- _What the task asks_: Copy out all of the data word for word. Omit every picture.

- _Given information_:

··········

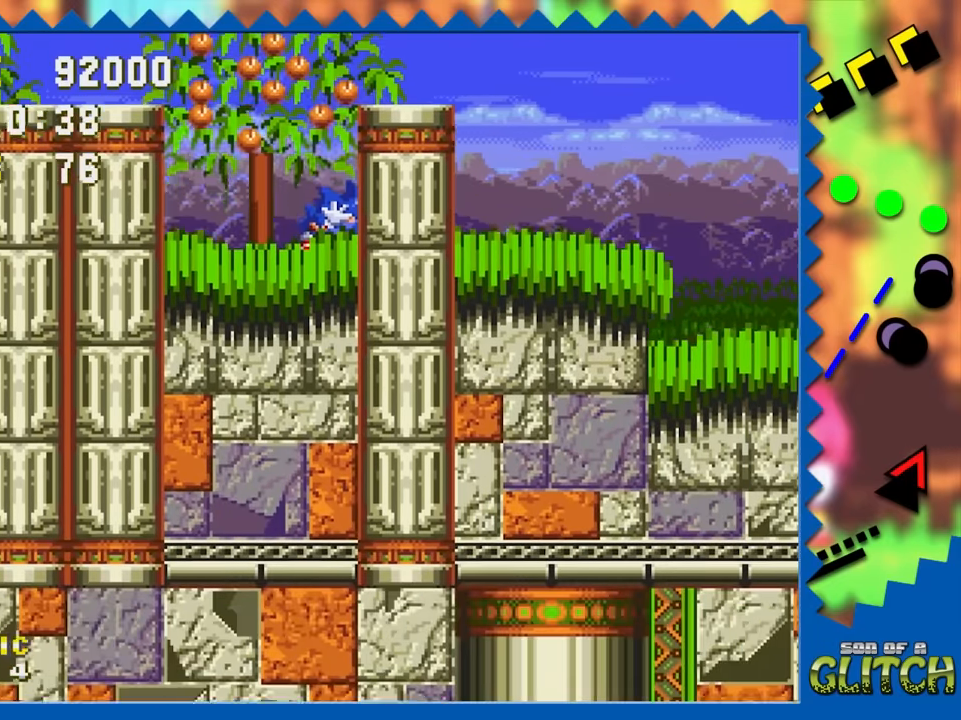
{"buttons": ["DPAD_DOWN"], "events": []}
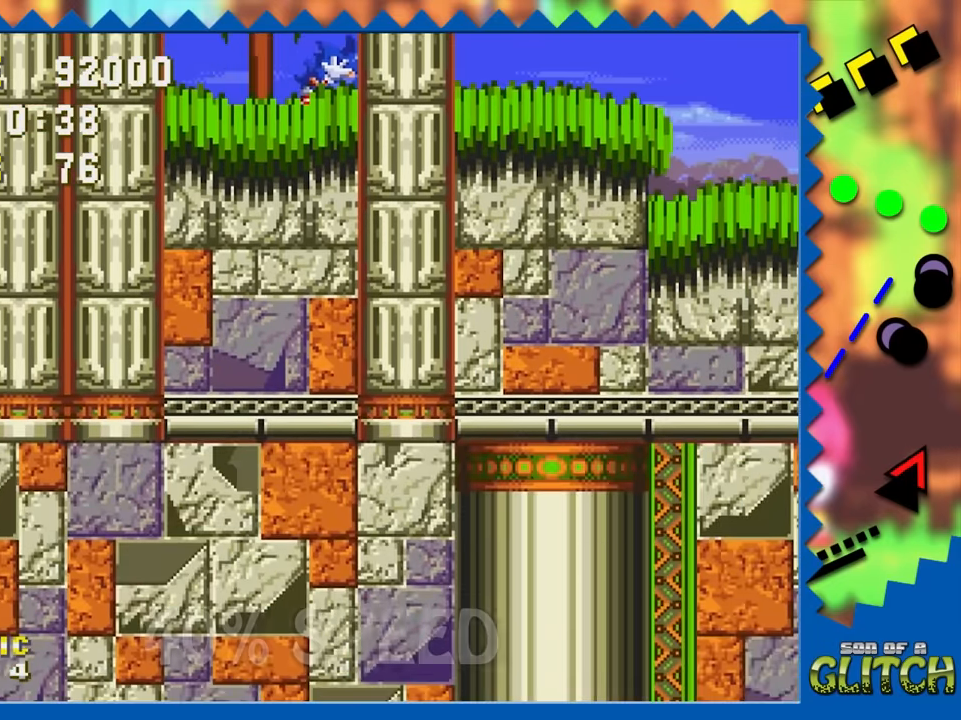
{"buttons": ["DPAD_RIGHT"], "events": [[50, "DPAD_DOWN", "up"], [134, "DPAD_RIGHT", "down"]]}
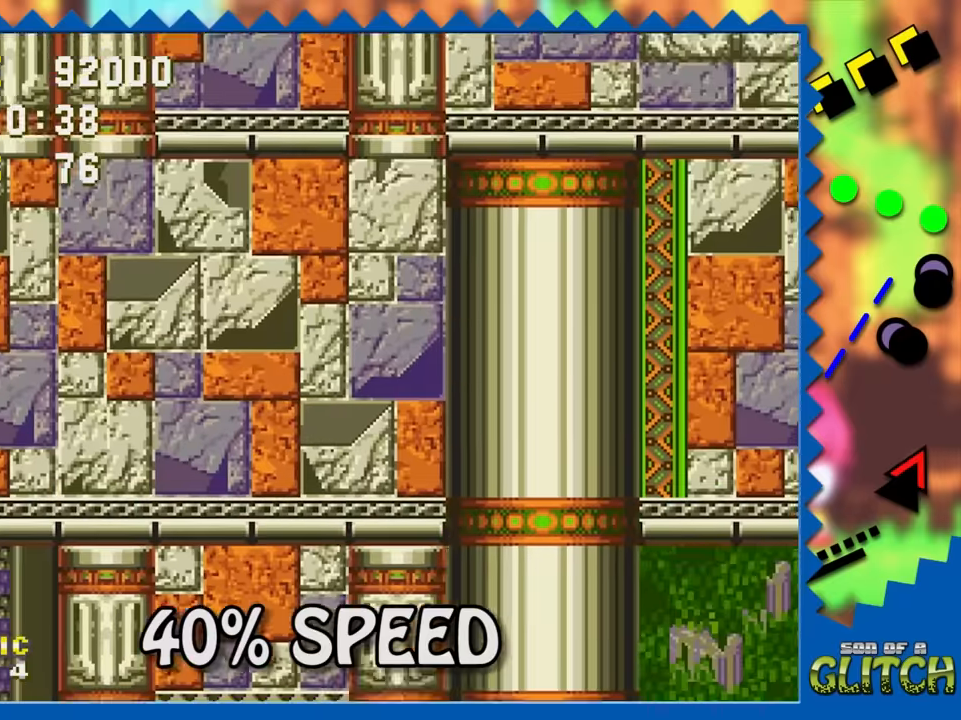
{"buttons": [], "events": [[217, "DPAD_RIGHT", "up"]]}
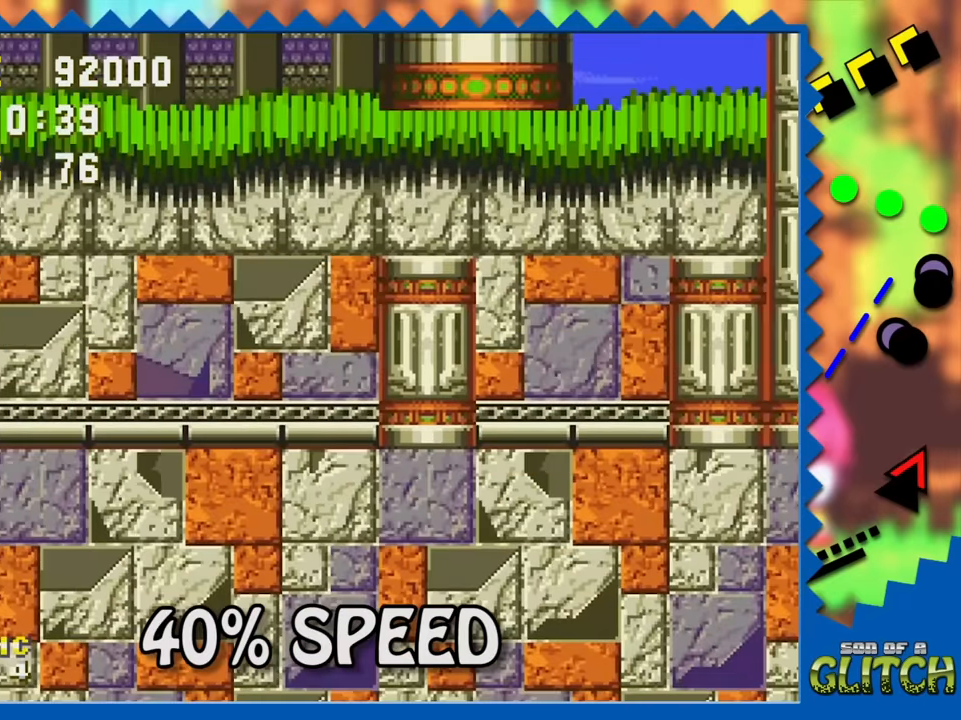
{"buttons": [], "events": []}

··········

- _Answer to the problem_:
{"buttons": ["DPAD_DOWN"], "events": []}
{"buttons": ["DPAD_RIGHT"], "events": [[50, "DPAD_DOWN", "up"], [134, "DPAD_RIGHT", "down"]]}
{"buttons": [], "events": [[217, "DPAD_RIGHT", "up"]]}
{"buttons": [], "events": []}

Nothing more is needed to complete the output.